Paper Machines is a topic modelling and visualization tool available as a plugin for Zotero. It analyzes Zotero bibliographic collections based on a selection of text mining processes, and enables users to export a variety of visualizations, such as word clouds, phrase nets or heat maps, from the results.
CATMA (Computer Aided Textual Markup and Analysis) is a free, open source markup and analysis tool from the University of Hamburg's Department of Languages, Literature and Media. It incorporates three interactive modules, a tagger enabling textual markup and markup editing, an analyzer incorporating a query language and predefined functions, and a query builder that allows users to construct queries from combinations of pre-defined questions while allowing for manual modification for more specific questions. It also interfaces with the Voyant toolset. As of version 4.1, CATMA is a web application with collaborative work functions, and improvements to its user interface, queries and corpus analysis capacity.
TextArc is a free visualization tool that represents an entire text on a single page. It has elements of an index, concordance and summary all in one place, encouraging the viewer to use its juxtapositions to uncover meaning. The web-based applet is preloaded with thousands of text collected from Project Gutenberg. Note: TextArc was designed for browsers circa 2002 and requires Java SE 6 to run.

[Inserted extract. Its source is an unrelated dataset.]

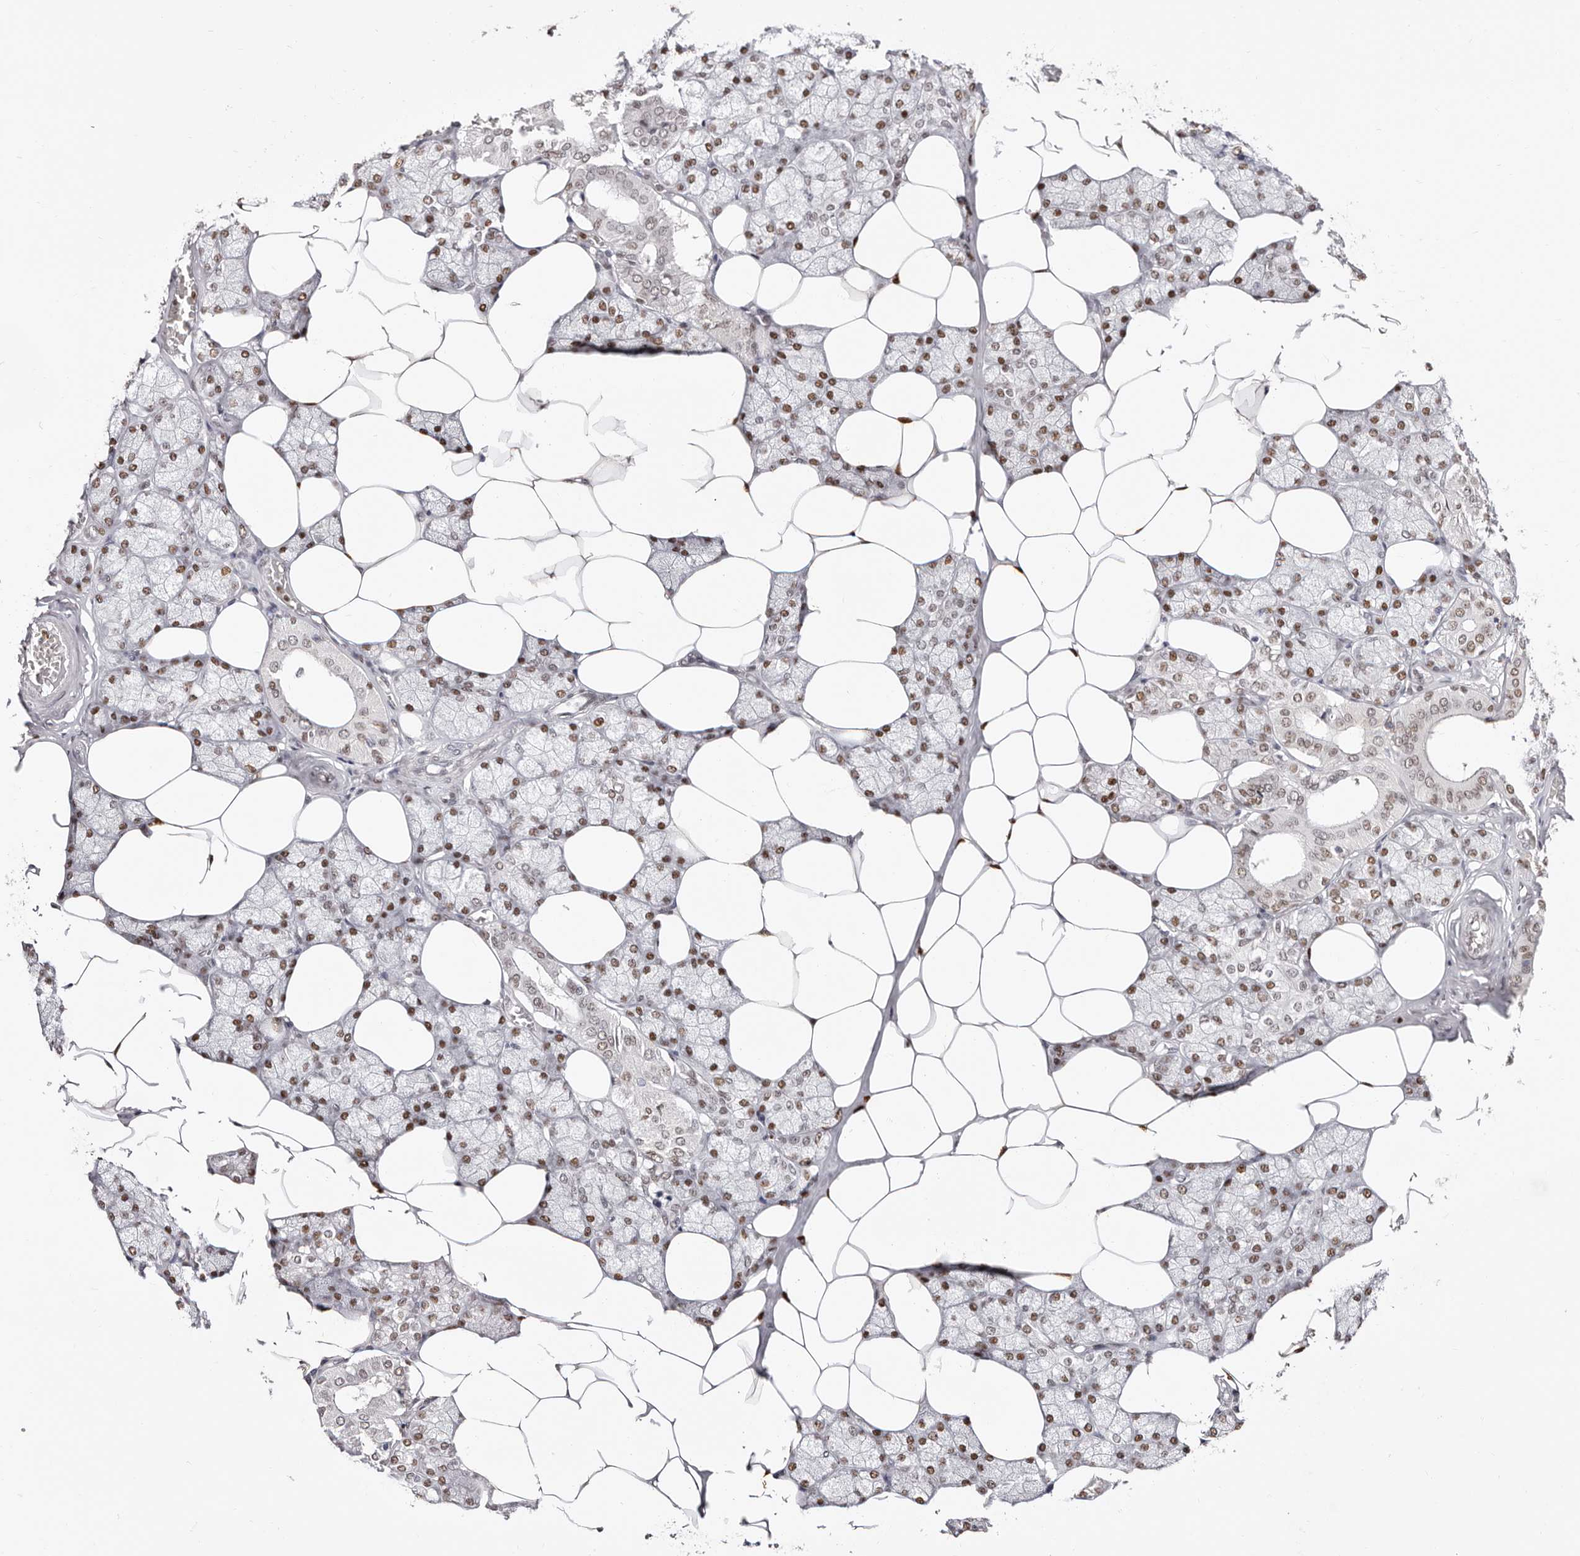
{"staining": {"intensity": "strong", "quantity": "25%-75%", "location": "nuclear"}, "tissue": "salivary gland", "cell_type": "Glandular cells", "image_type": "normal", "snomed": [{"axis": "morphology", "description": "Normal tissue, NOS"}, {"axis": "topography", "description": "Salivary gland"}], "caption": "Human salivary gland stained for a protein (brown) demonstrates strong nuclear positive staining in about 25%-75% of glandular cells.", "gene": "TKT", "patient": {"sex": "male", "age": 62}}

KH Coder is a tool for quantitative content analysis and text mining that has been under continuous development since 2001. It was originally developed for Japanese text and now supports numerous other languages, including English, Italian and French. KH Coder also has computational linguistics applications.
LitStats is a tool for statistical analysis of natural language texts developed in the 1980s by Dr. Stephen Reimer of the University of Alberta. From an ASCII text, it can generate word frequency counts, word lengths, initial letter frequencies, sentence length frequencies and verbal segment frequencies. It was originally developed for an IBM 3033, and can still be run on systems using Windows XP.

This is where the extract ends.